Ah well, it still just seems like a way to try to intrude upon and assess a family's home to me (as pp have also said) as there's literally no other reason to do it, but as long as it's not mandatory, then I guess families who like the idea of the teacher visiting can go for for gold 😅

bohemianwrapsody · 20/04/2026 07:59

People are pretty naive if they don't think teachers are summing you up from these visits 🤣

MeetMeOnTheCorner · 20/04/2026 09:28

@fashionqueen0123 Most teachers don’t rush home and they do see new starters after school. It’s standard in many schools. They don’t incur the huge costs of home visits and supply cover.

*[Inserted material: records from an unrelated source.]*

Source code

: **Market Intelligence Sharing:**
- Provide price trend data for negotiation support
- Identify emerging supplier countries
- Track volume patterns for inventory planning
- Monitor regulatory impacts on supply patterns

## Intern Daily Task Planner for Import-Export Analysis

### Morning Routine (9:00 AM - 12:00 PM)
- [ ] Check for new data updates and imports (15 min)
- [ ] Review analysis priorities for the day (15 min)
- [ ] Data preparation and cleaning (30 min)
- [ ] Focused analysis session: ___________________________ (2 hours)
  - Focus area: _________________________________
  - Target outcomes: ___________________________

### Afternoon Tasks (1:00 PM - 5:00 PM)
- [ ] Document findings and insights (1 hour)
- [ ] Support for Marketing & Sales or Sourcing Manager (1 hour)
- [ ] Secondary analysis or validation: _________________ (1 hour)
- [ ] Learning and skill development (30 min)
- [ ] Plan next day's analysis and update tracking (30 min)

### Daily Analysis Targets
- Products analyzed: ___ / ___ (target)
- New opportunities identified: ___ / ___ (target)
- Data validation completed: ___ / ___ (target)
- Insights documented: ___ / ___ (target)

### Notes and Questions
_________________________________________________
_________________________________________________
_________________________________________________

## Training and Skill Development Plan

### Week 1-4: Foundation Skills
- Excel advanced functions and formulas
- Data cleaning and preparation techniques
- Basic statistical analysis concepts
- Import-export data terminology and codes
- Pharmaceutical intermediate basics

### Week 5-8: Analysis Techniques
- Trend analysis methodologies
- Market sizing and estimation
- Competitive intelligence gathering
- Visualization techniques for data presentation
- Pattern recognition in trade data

Children who are send might get a home visit but they come with professional advice too.

fashionqueen0123 · 20/04/2026 11:01

MeetMeOnTheCorner · 20/04/2026 09:28

@fashionqueen0123 Most teachers don’t rush home and they do see new starters after school. It’s standard in many schools. They don’t incur the huge costs of home visits and supply cover. Children who are send might get a home visit but they come with professional advice too.

There aren’t huge costs to home visits and they don’t need supply cover either as the kids aren’t at school yet? It’s standard here. New starters go in in July they don’t need to see teachers after a school day.

kscarpetta · 20/04/2026 11:21

It's common, and it's optional.

I had them for my children starting nursery and school, I've also done them as a nursery teacher.

It's not to check your address is in catchment
It's not to see how tidy or wealthy you are
It's not a social services check

It does give your child a chance to meet the teacher on home turf, and gives the parent a chance to discuss anything sensitive.

Unless your house is truly disgusting (faeces on the floor etc) or there are clear safeguarding issues (drug paraphernalia on the coffee table) the teacher isn't going care that much about what your home is like 😂

kscarpetta · 20/04/2026 11:22

LastHotel · 20/04/2026 07:23

Definitely not normal where I live. That seems weird. Maybe it’s for children who have never been to nursery or pre-school?

If a school or nursery does it, they generally offer it to all children.